Top of Information shown
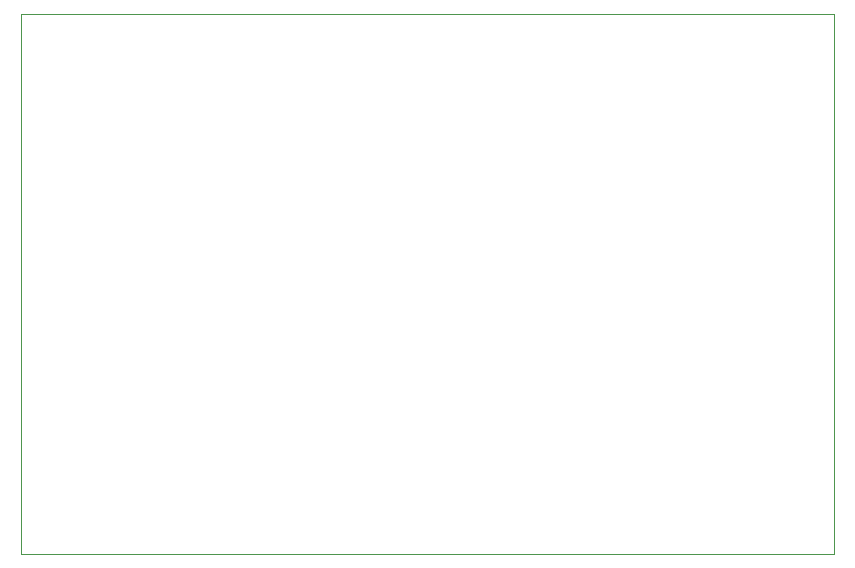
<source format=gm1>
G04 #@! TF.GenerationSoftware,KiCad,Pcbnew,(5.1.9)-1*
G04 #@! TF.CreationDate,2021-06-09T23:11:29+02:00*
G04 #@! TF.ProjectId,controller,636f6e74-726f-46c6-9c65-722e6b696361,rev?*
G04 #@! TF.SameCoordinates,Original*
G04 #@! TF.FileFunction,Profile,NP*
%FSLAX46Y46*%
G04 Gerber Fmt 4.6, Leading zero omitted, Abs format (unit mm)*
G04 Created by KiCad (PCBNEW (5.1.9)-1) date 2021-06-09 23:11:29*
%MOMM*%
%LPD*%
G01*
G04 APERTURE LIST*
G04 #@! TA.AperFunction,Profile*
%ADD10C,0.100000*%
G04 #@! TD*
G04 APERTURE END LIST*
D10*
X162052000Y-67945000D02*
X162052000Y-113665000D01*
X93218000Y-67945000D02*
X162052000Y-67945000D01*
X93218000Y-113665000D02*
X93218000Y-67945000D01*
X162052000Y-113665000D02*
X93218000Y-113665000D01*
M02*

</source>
Bottom of Information shown
Top of Information shown
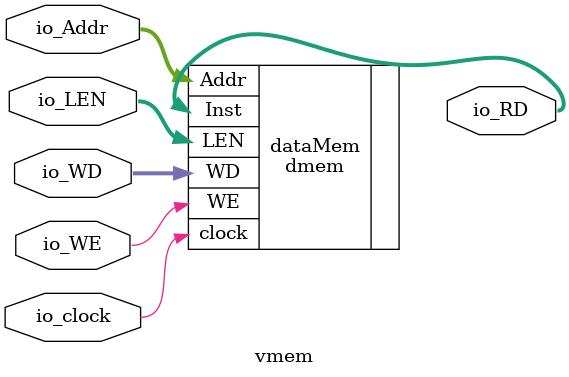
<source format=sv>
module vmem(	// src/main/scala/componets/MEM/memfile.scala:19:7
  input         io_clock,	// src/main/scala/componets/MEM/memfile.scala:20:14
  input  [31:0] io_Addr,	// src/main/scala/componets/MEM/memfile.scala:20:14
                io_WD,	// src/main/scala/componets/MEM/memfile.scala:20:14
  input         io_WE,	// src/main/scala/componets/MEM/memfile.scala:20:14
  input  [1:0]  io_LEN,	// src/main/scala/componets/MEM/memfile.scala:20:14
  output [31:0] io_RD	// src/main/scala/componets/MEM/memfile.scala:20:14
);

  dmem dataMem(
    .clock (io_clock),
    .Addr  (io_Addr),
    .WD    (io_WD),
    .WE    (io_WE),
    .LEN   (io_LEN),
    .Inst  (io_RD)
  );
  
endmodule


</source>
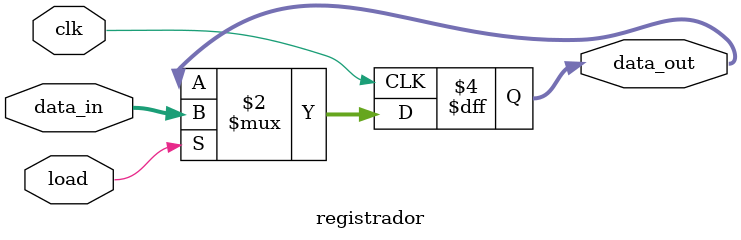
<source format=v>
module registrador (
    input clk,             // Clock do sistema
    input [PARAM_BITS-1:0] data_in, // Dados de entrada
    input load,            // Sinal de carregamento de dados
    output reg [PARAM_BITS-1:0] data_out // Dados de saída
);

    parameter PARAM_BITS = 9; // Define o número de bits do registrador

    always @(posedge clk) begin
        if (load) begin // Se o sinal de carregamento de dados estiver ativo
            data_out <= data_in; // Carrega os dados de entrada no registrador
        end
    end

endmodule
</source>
Bottom of Information shown
**What you have to do**
Whenever a line in the records contains the word "Profile", copy that line.

**Task solution**
G04 #@! TF.FileFunction,Profile,NP*
G04 #@! TA.AperFunction,Profile*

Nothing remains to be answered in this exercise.